I am writing an application that makes heavy use of mmap
, including from distinct processes (not concurrently, but serially). A big determinant of performance is how the TLB is managed user and kernel side for such mappings.
I understand reasonably well the user-visible aspects of the Linux page cache. I think this understanding extends to the userland performance impacts1.
What I don't understand is how those same pages are mapped into kernel space, and how this interacts with the TLB (on x86-64). You can find lots of information on how this worked in the 32-bit x86 world2, but I didn't dig up the answer for 64-bit.
So the two questions are (both interrelated and probably answered in one shot):
- How is the page cache mapped3 in kernel space on x86-64?
- If you
read()
N pages from a file in some process, then again read exactly those N pages again from another process on the same CPU, it possible that all the kernel side reads (during the kernel -> userpace copy of the contents) hit in the TLB? Note that this is (probably) a direct consequence of (1).

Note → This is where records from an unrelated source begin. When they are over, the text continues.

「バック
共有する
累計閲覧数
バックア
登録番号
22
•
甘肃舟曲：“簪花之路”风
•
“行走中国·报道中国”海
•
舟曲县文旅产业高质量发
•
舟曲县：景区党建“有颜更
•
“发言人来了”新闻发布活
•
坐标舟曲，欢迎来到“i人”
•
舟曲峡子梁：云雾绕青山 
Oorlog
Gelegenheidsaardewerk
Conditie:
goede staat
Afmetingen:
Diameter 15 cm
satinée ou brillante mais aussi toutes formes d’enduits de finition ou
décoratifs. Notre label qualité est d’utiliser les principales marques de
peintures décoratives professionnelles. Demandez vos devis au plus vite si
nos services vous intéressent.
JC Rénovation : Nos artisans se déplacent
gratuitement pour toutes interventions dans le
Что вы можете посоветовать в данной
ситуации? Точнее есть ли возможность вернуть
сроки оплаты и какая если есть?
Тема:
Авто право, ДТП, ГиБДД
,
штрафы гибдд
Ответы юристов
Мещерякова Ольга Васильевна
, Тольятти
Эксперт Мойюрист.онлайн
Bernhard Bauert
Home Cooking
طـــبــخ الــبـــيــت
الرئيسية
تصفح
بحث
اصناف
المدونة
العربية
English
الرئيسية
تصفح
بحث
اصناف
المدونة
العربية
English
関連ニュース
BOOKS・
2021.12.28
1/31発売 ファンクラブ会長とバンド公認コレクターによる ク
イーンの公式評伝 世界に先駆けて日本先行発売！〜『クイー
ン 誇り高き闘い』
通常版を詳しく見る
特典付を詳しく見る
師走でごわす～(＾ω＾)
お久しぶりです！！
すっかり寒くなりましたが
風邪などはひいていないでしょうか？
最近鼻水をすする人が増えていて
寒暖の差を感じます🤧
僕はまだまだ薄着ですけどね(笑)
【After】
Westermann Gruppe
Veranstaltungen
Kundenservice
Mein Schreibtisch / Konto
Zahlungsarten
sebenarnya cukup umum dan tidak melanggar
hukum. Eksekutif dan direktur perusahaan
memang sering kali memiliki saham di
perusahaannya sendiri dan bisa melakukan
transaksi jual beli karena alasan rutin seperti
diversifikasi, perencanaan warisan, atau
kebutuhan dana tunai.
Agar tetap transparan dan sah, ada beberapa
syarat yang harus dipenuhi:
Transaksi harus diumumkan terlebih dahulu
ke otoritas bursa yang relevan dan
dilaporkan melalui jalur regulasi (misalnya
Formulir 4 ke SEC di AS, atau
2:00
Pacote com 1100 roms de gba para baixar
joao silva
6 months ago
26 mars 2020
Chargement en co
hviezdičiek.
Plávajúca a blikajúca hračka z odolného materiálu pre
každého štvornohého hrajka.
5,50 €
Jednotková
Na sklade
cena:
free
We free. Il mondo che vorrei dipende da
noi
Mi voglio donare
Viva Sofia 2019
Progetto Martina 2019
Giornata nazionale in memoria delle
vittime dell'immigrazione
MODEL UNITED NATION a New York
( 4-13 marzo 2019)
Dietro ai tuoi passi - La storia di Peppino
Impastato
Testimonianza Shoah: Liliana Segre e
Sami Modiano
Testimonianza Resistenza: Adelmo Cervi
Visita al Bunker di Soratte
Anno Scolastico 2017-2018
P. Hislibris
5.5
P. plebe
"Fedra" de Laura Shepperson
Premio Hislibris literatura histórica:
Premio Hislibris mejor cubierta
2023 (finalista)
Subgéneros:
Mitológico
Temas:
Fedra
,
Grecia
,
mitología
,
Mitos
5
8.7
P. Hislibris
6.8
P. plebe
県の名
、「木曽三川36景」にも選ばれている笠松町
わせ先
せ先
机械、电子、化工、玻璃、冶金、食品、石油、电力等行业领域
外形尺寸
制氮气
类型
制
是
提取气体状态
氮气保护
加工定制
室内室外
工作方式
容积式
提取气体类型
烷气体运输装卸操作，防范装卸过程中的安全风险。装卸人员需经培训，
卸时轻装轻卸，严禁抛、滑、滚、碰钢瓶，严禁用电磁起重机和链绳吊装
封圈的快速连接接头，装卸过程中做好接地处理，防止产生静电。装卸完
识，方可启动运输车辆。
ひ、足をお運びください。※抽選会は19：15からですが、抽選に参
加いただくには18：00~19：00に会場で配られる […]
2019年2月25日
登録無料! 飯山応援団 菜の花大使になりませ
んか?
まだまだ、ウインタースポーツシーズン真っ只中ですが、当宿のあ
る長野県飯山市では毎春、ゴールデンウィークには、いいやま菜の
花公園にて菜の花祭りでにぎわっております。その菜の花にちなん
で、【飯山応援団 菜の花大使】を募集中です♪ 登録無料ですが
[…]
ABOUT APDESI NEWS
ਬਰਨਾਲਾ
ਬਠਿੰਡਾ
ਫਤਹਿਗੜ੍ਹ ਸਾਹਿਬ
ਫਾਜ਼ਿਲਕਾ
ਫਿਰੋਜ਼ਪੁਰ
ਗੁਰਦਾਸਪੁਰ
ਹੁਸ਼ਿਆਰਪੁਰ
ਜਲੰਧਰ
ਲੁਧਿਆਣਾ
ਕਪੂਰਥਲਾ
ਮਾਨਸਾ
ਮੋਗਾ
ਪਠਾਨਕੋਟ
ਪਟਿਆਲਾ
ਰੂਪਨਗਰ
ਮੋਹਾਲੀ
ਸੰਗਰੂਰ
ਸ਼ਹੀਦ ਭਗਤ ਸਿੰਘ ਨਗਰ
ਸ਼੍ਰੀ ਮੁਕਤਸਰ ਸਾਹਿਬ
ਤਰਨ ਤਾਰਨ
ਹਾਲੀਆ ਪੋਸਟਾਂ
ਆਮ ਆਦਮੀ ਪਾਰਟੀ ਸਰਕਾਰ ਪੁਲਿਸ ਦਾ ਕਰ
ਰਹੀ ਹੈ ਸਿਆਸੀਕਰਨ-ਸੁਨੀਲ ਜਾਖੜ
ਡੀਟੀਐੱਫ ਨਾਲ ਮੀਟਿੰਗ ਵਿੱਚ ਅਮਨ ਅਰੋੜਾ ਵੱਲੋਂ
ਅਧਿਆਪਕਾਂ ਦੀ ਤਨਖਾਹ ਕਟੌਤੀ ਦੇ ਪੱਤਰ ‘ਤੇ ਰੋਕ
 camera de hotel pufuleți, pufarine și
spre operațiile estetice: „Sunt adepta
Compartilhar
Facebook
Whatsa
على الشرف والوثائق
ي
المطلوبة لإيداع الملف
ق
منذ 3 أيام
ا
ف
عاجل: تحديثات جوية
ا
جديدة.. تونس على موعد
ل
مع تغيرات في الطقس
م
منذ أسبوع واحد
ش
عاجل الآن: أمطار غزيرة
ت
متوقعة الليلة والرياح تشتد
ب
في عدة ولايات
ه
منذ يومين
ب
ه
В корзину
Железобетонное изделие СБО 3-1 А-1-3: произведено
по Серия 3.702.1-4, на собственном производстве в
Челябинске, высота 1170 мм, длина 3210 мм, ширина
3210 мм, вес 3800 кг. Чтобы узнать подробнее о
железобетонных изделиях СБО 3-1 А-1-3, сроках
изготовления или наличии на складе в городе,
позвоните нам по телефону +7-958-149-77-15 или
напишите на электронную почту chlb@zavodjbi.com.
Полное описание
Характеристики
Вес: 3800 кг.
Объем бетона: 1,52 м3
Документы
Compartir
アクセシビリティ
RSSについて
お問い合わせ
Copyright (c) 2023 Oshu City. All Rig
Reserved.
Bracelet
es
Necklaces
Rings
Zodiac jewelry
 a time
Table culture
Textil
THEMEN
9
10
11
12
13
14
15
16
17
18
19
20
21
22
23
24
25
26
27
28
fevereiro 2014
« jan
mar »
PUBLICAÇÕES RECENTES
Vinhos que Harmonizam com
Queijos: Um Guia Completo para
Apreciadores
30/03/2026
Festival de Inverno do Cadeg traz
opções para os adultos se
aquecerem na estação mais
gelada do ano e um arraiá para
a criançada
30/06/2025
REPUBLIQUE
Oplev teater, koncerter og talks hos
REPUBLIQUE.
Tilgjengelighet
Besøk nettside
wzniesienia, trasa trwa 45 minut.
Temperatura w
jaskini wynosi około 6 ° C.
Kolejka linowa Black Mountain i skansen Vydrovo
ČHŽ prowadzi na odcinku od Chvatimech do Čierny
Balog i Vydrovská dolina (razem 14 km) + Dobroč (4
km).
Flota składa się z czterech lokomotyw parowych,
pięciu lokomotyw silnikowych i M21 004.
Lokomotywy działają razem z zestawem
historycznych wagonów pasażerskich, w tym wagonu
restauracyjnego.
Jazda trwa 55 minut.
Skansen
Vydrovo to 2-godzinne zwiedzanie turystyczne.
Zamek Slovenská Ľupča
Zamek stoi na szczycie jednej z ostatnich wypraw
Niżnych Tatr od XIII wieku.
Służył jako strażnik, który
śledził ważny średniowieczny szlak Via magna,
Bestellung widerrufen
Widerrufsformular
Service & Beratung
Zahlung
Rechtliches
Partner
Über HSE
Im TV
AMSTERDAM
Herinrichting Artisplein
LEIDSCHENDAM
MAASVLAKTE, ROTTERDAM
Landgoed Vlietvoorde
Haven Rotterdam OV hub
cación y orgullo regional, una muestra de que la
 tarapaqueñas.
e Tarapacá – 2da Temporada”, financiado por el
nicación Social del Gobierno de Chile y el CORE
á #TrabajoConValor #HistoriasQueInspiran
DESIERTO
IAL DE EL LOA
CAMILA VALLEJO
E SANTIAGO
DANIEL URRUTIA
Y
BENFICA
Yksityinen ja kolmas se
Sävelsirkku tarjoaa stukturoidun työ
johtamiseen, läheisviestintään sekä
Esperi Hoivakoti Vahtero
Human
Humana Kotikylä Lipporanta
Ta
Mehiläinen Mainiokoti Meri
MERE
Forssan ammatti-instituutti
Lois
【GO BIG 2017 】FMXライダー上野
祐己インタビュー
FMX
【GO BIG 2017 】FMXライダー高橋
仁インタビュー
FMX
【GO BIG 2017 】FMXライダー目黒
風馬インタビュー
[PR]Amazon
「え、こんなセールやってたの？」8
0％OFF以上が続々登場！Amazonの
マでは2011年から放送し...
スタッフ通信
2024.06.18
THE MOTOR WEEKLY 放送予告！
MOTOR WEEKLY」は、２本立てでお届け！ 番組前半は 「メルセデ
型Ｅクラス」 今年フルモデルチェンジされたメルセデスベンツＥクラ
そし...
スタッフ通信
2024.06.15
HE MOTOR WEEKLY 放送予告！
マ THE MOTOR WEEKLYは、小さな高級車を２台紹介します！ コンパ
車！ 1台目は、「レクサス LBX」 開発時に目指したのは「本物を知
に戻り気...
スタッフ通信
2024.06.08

My overall goal here is to understand at a deep level the performance difference of one-off accessing of cached files via mmap
or non-mmap
calls such as read
.
1 For example, if you mmap
a file into your processes' virtual address space, you have effectively asked for your process page tables to contain a mapping from the returned/requested virual address range to a physical range corresponding to the pages for that file in the page cache (even if they don't exist in the page cache, yet). If MAP_POPULATE
is specified, all the page table entries will actually be populated before the mmap
call returns, and if not they will be populated as you fault-in the associated pages (sometimes with optimizations such as fault-around).
2 Basically, (for 3:1 mappings anyway) Linux uses a single 1 GB page to map approximately the first 1 GB of physical RAM directly (and places it at the top 1 GB of virtual memory), which is the end of story for machines with <= 1 GB RAM (the page cache necessarily goes in that 1GB mapping and hence a single 1 GB TLB entry covers everything). With more than 1GB RAM, the page cache is preferentially allocated from "HIGHMEM" - the region above 1GB which isn't covered by the kernel's 1GB mapping, so various temporary mapping strategies are used.
3 By mapped I mean how are the page tables set up for its access, aka how does the virtual <-> physical mapping work.
Due to vast virtual address space compared to physical ram installed (128TB for the kernel), the common trick is to permanently map all the ram. This is known as "direct map".
In principle it is possible that both relevant TLB and cache entries survive the context switch and all the other code executed, but it is hard to say how likely this can be in the real world.